The running theme of Sean Howe's excellent "Marvel Comics: The Untold Story" is not a pleasant one; for the most part, the comic book industry is a relentless soul-sucking machine that left everyone in its Silver Age wake penniless and credit-less as they entered an uninsured old age. The picture the book painted was pretty bleak!
Things have changed for creators since then, but the comic book industry as a whole can still be a merciless place. Comic book jobs still come and go, and this is especially true in the comic book journalism field. I realize that I'm incredibly lucky that I get to write 1400 words about She-Hulk on a Wednesday morning for work, but I also have to come to terms with the fact that this entire gig will never be as lucrative or stable as all those jobs my high school peers went into, gigs that involve, like, numbers and stuff. I get to write for a living, specifically about a thing that I love, but I don't get to earn stacks on stacks on stacks. I will never own a Manhattan apartment, is what I'm getting at. That's the trade off.
So let's get IN YOUR FACE with some honesty right now: I entertained the notion of cutting my losses and running into whatever non-niche field would take a guy with my nutso resume exactly a week ago. Could I hack it as a "social media strategist," or could I suck it up and devote my writing skills to -- ugh -- something other than comics? It became time to either go all in or fold, and I wasn't sure which way this clumsy poker metaphor would go.
And then New York Comic Con 2013 happened.
I'm not gonna front and act like I didn't previously have a Sam and Diane thing going with my hometown show ("Cheers" reference count: three in three weeks).
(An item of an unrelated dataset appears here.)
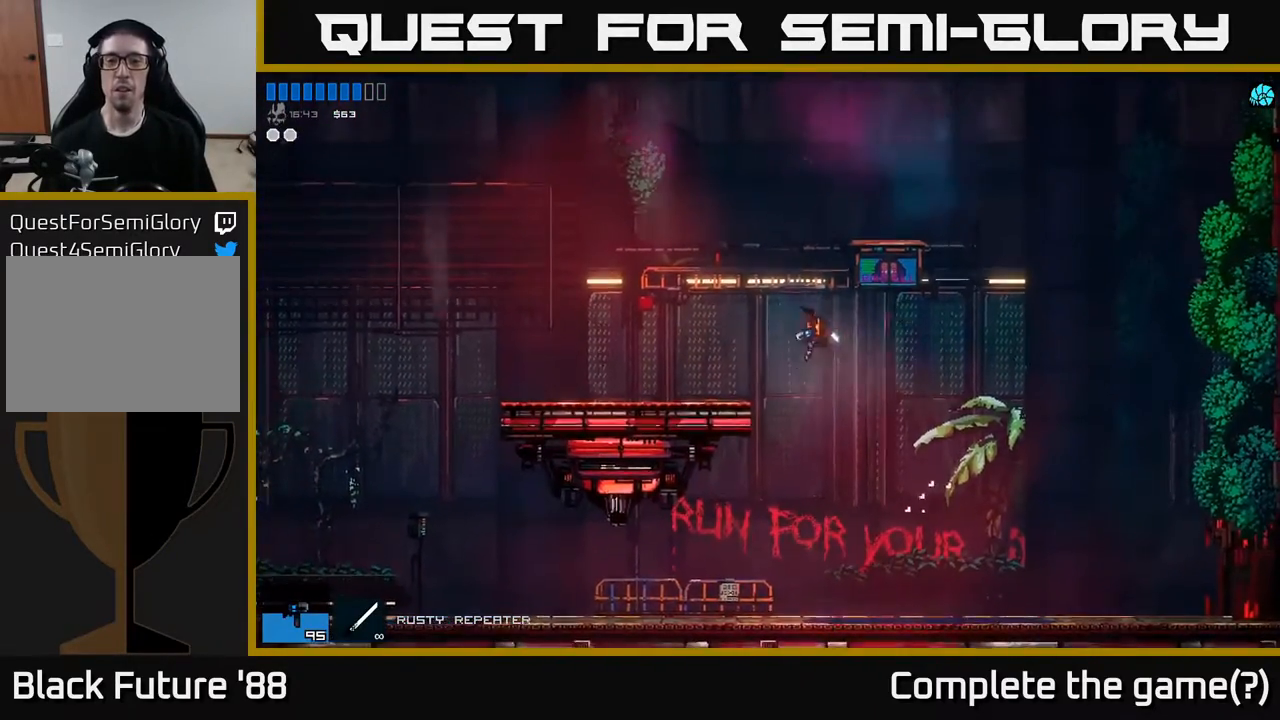
{"buttons": [], "left_stick": "right", "right_stick": "center", "events": [[417, "left_stick", "right"]]}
Last year, the crowds became unbearable, the post-show hangouts too scattered, and the overall experience wore me down. I'd discovered the glory of HeroesCon in Charlotte, North Carolina, a show that is filled with pure comic book goodness, and with seeming infinite room for personal space on the show floor. I even had a good time at Comic-Con International! These shows were somehow giving NYCC some stiff competition.
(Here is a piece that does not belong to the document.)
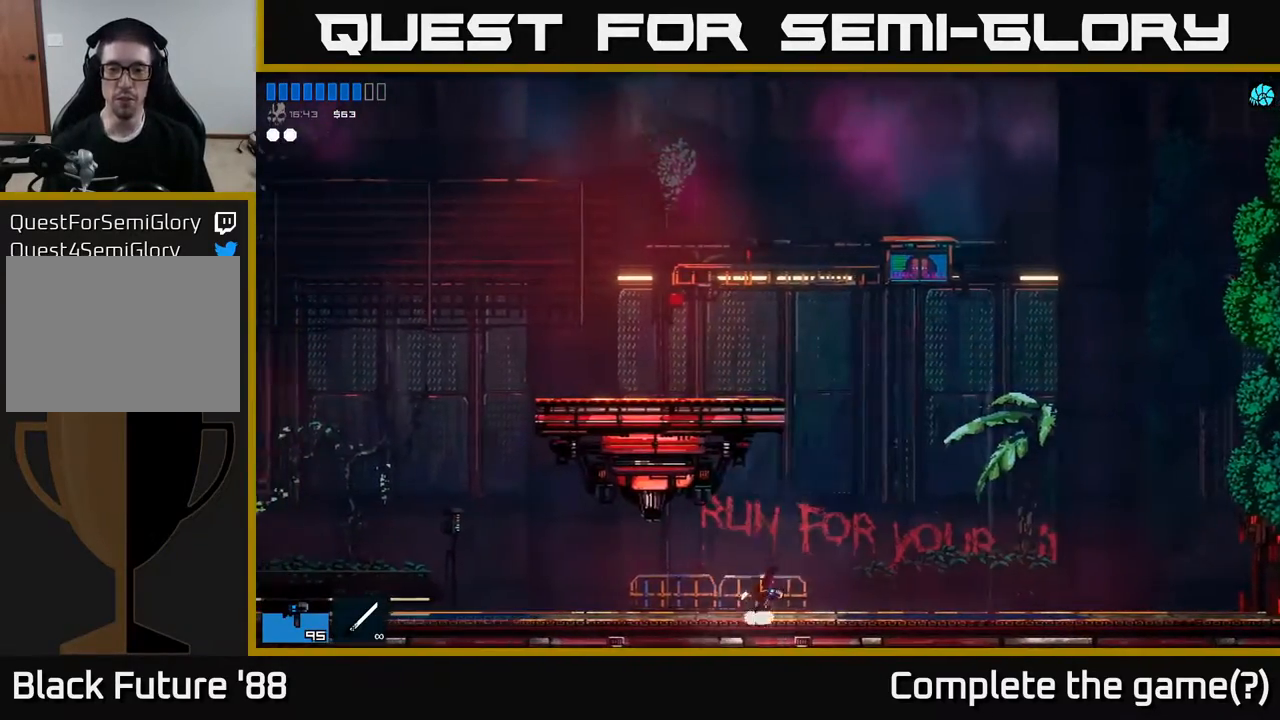
{"buttons": ["A"], "left_stick": "left", "right_stick": "center", "events": [[100, "A", "down"], [300, "left_stick", "left"], [367, "A", "up"], [417, "A", "down"]]}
And, again, then New York Comic Con 2013 happened.
This show wasn't as unbearably crowded as last year's (although it apparently had more attendees), the quality of Artist Alley obliterated anything SDCC can put together, and I spent a ton of time with people I love. I was considering abandoning the journalism ship Titanic-style, and NYCC was all like, "That's not an iceberg, that's a party island! Let's park the boat and get down!"
I assume that the heavy-duty Fraudulent Badge Prevention Force played a significant role in keeping the floor free of badge-sharing/stealing riff-raff. Honestly, having to scan my badge on entry and exit didn't cause the congestion I initially thought it would; I entered and exited the con with as much ease as any other year, and my experience on the show floor was a bit more enjoyable. Yeah, the con goofed big time with their social media hijacking, but it turns out that the tweet they wrote for me on Thursday -- "I <3 NYCC" -- would prove accurate by Sunday afternoon.
Artist Alley is my one true love. I spend the majority of my time there at any show, which is why SDCC let me down a bit. The people in artist alley and the amount of people in artist alley felt better than ever. I got to meet great creators for the first time, and all of them reinforced my idea that comic book creators are the coolest and nicest people on Earth. I got a few new pieces for my TV characters sketchbook, including a David Letterman from Gabriel Hardman and "Golden Girls'" Blanche from Russell Dauterman.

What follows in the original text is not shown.